SELECTED EXTRACT:
---*---
This is actually weird for me, because I've always enjoyed large orchestral works, I didn't care at all about chamber music, but lately something changed after I heard Mozart's quartets for Haydn (which I had never heard). I am actually finding chamber music more interesting than symphonies. Symphonies are starting to ... bore me. Expecially romantic ones. I know, I know, I'm crazy, I am saying blasphemies, but lately that's what I've been experiencing.


----------



## Fabulin (Jun 10, 2019)

Only large orchestra (or solo piano) - chamber music tends to bore me to death.


----------



## ArtMusic (Jan 5, 2013)

Amadea said:


> This is actually weird for me, because I've always enjoyed large orchestral works, I didn't care at all about chamber music, but lately something changed after I heard Mozart's quartets for Haydn (which I had never heard). I am actually finding chamber music more interesting than symphonies. Symphonies are starting to ... bore me. Expecially romantic ones. I know, I know, I'm crazy, I am saying blasphemies, but lately that's what I've been experiencing.


With chamber music, the insightful composer must know how to write carefully for each instrument and let each instrument "sing" as if communicating with one another in conversation or song. With large scale orchestral works especially the Romantic symphonies, it offers the composers the ability to sound very loud and very forceful at times to impress in this way. I can see why the Romantic symphonies might bore you. In either way, it is good to explore both and find one that especially pleases you. Quality music does wonders this way.


----------



## Captainnumber36 (Jan 19, 2017)

I also like both. I just put all of Mozart's instrumental music on shuffle, and listen that way. So, it all blends together nicely.


----------



## ArtMusic (Jan 5, 2013)

Fabulin said:


> Only large orchestra (or solo piano) - chamber music tends to bore me to death.


Which works do you enjoy? Your post is exactly why I wanted to explore this. I know of people who only listen to large scale orchestral and find chamber music boring.


----------



## Tikoo Tuba (Oct 15, 2018)

As once a classical music radio host , I preferred broadcasting chamber music recordings understanding the limitations of most audio equipment . Listening live in a concert hall is a different acoustic feeling - all can be fine . In a crazy space sometimes only a soloist can best make sense .


----------



## ORigel (May 7, 2020)
---*---
DATASET EXTRACT:
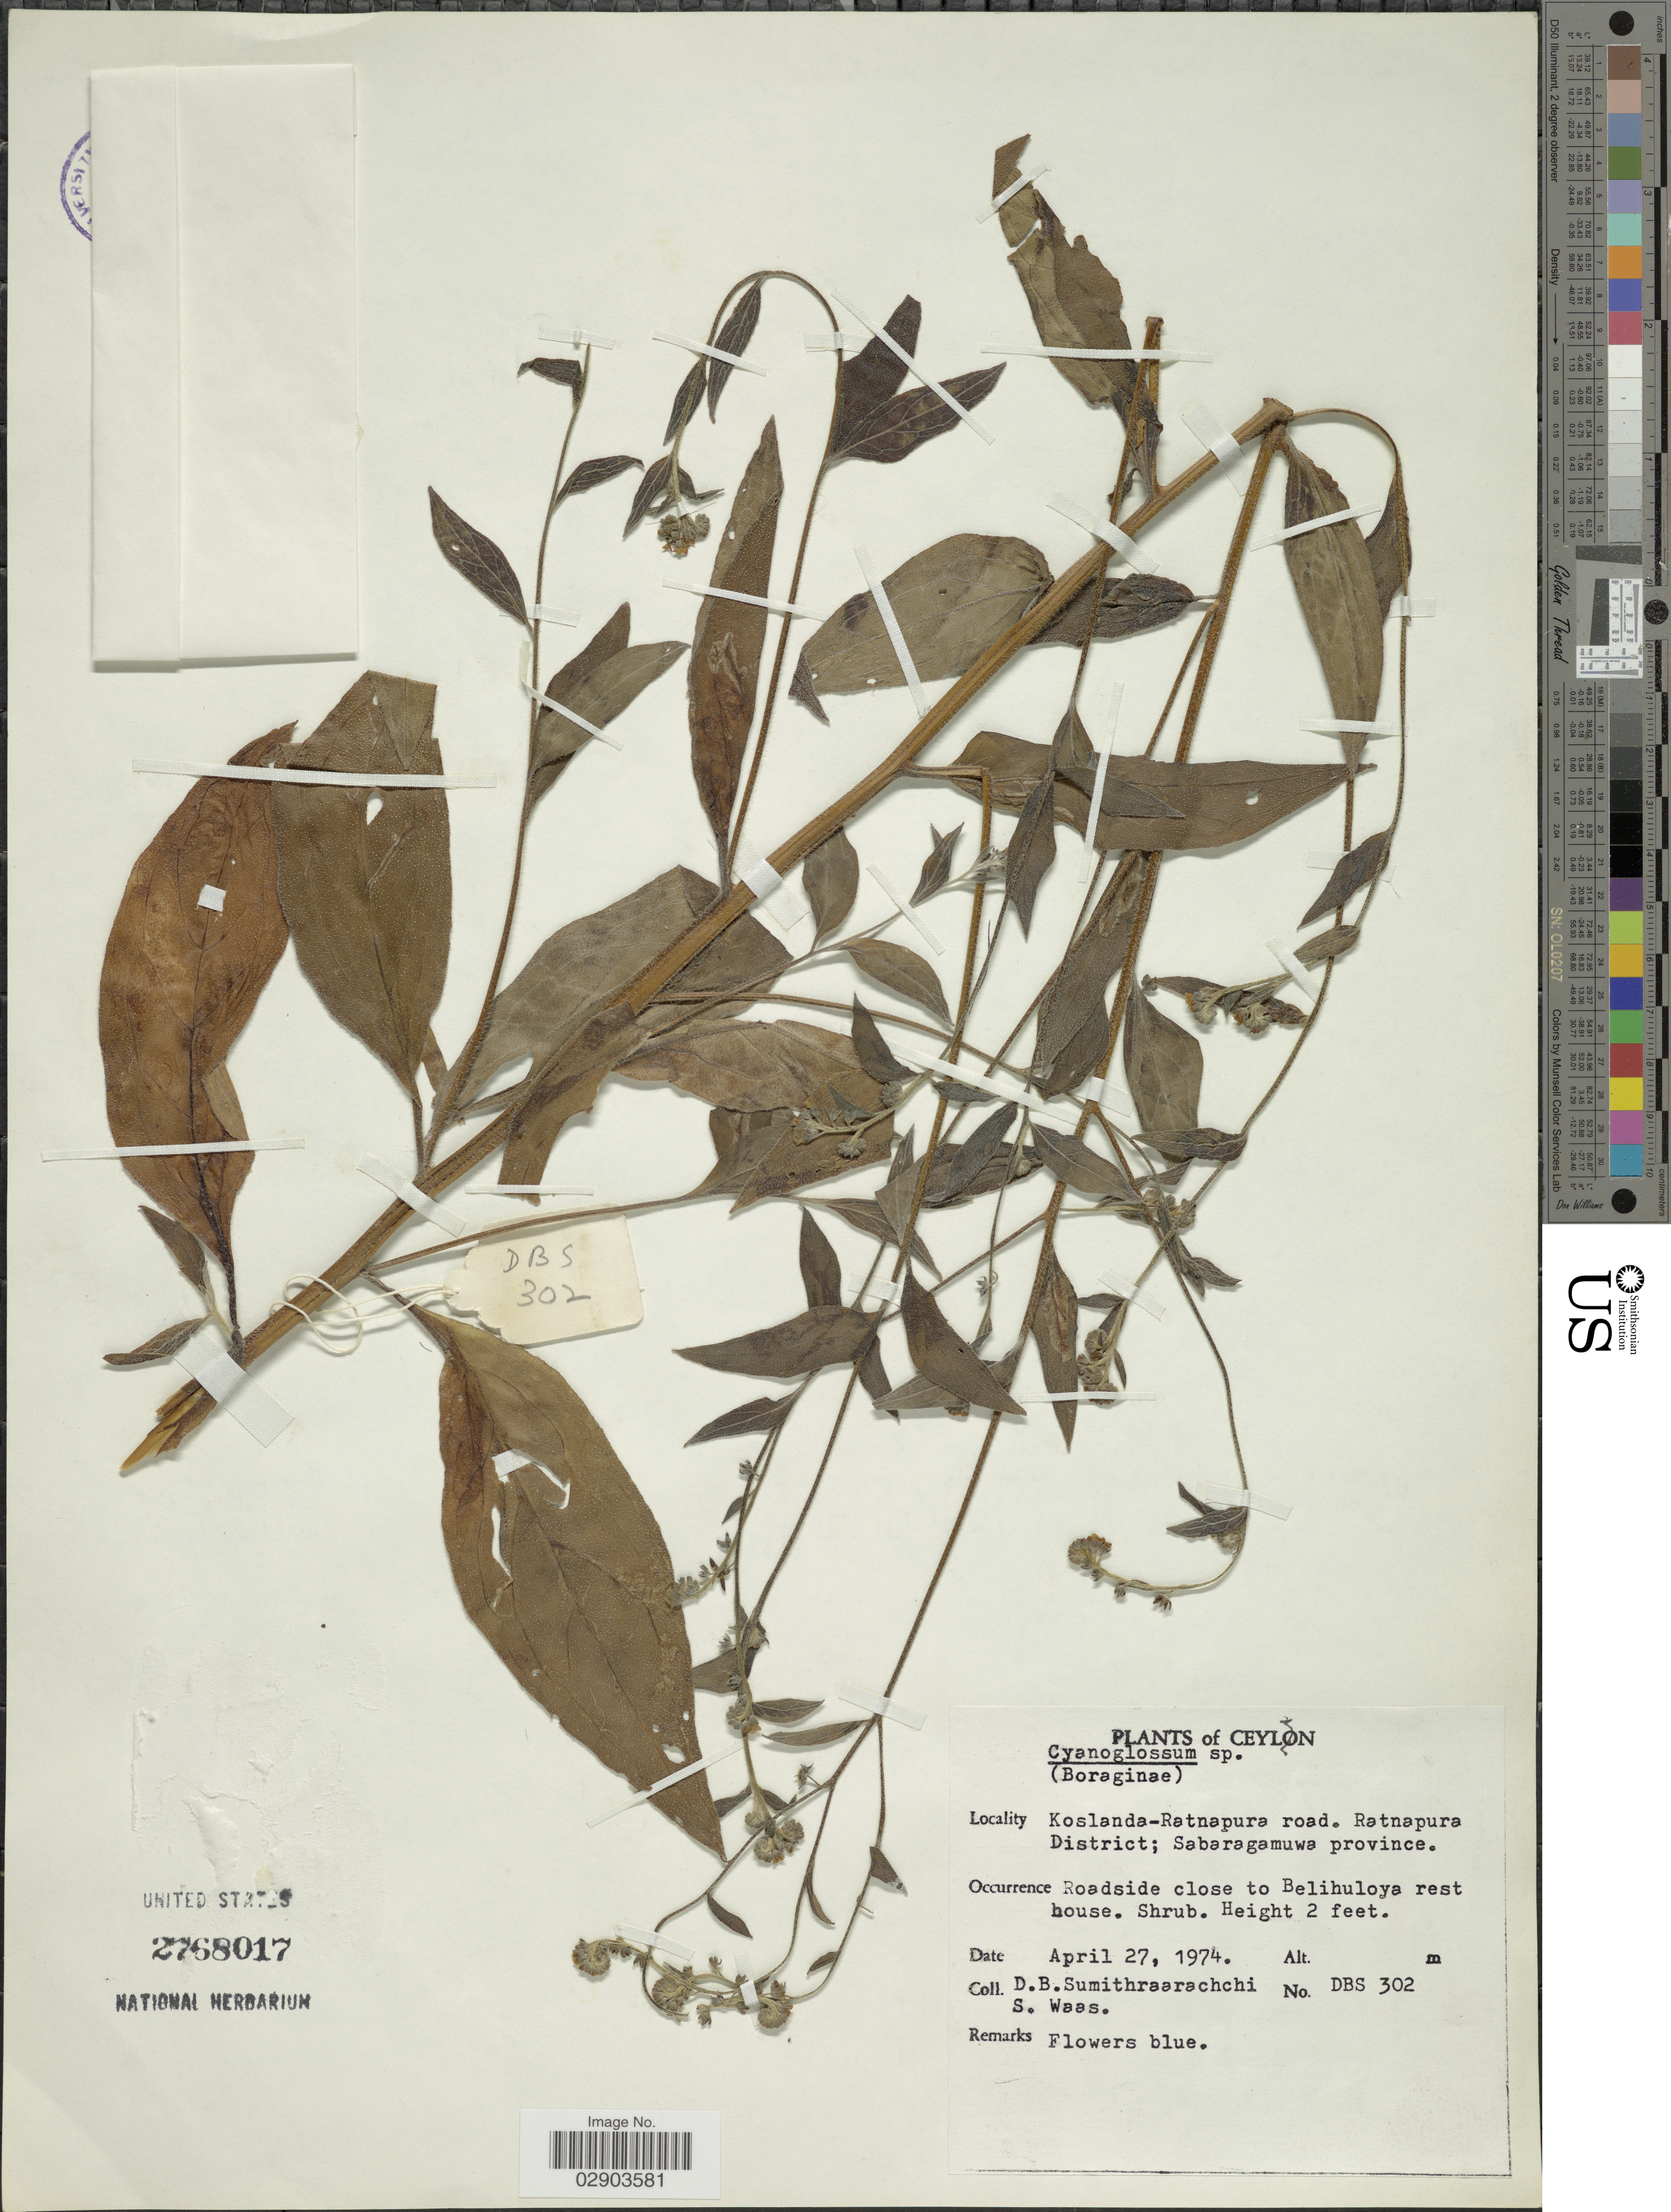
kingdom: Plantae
---*---
WHAT YOU WILL DO:
List each distinct username that appears in a heading line (the lines beginning with "##") of the forum thread on chamber music and symphonies above, naming each one only once.

EXPECTED OUTPUT:
Fabulin
ArtMusic
Captainnumber36
Tikoo Tuba
ORigel